Mit dem bewussten Überschreiten moralischer, ethischer und sonstiger Grenzen kokettieren die Filme von Seth Rogen bereits länger. Hatten sich die durchgehend grandiosen Arbeiten, die der US-Comedystar für und mit seinem Mentor Judd Apatow drehte, noch einer vagen Idee des Humanismus verschrieben, verdunkelt sich die Stimmung in einigen seiner Soloarbeiten, ob als Darsteller oder Regisseur.
In "The Interview" führt Rogen, gemeinsam mit seinen Kreativpartner Evan Goldberg hinter der Kamera und Dauerkumpel James Franco davor, die Aufkündigung des bürgerlichen Wertekanons fort. Rissen die drei Freunde, zusammen mit ihrer Posse, in "This is the End" Witze über Mord, Rassismus und Gangbang-Szenarien, reichert das Trio Infernal nun eine politische Satire mit ausgesucht gehässigem Klamauk an.
Sony
Bromance-Geknutsche und Bruhaha-Brutalität
Ganz konventielle Gürtellinien werden klarerweise auch am laufenden Band unterschritten. Die Story vom Trash-TV-Moderator (Franco), der zusammen mit seinem Produzenten (Rogen) aus dem Boulevard-Gefängnis ausbrechen und Nordkoreas Diktator Kim Jong Un interviewen will, kompiliert Scherze aus sämtlichen Bubenhumor-Bereichen, vom Outing Matthew McConaugheys als Ziegenliebhaber über diverse Sex-Schlüpfrigkeiten bis zur metallischen Sonde, die im Komiker-Popo landet.

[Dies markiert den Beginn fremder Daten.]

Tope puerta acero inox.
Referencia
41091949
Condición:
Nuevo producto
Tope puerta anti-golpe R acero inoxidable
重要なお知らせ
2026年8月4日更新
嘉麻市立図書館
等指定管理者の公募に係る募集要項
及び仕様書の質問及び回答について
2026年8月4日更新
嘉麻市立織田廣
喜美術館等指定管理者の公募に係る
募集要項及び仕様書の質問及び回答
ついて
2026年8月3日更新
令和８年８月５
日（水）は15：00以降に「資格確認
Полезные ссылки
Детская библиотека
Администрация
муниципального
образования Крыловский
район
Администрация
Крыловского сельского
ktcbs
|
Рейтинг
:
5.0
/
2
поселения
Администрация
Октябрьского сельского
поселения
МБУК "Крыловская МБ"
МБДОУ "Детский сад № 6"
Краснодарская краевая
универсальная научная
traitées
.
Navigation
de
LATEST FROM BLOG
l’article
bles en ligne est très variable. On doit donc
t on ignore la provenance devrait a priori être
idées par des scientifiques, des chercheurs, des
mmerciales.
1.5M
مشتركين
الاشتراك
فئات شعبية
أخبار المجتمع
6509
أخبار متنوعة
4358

Über diese Derbheiten mokieren sich aber höchstens Feuilletonisten und Facebook-Stimmen, die noch nie mit Leslie-Nielsen-Filmen oder der "Scary Movie"-Reihe Kontakt hatten. Der eigentliche Skandal rund um den Film, der sogar den (Apatow-)Fan Barack Obama zu Wortmeldungen zwang, verdankt sich natürlich dem Mordauftrag an Staatsoberhaupt Kim, zu dem die CIA die beiden Fernsehkasperln im Film überredet. Und der tatsächlich auch durchgeführt wird, was jetzt kein großer Spoiler mehr sein sollte.
Na gut, stellt sich die wichtigste Frage: Ist diese Mischung aus Bromance-Geknutsche, Bruhaha-Brutalität, totaler Respektlosigkeit gegenüber dem Pjöngjang-Regime (während Nazis in US-Filmen oft diabolisches Charisma ausstrahlen, wird der Oberste Führer als psychotisches Weichei demaskiert) und radikalem Overacting (besonders James Francos Auftritte wirken fast wie eine Kunstaktion) auch lustig? Ja, durchaus.
Sony
"The Interview" reicht keineswegs an Meilensteine seiner Macher wie "Pineapple Express" heran und verblasst gegen das Marionetten-Meisterwerk "Team America", in dem amerikanische Tölpel gegen Diktator-Daddy Kim Jong-Il antreten. Aber einige köstliche Pointen-Watschen gegen die Medienwelt sitzen. Und die gezielte Bosheit, die der Film in den Mainstream schleust und die im Kontext der analfixierten Idiotie verstörende Formen annimmt, sie macht diesen kalten Komiker-Krieg sehenswert.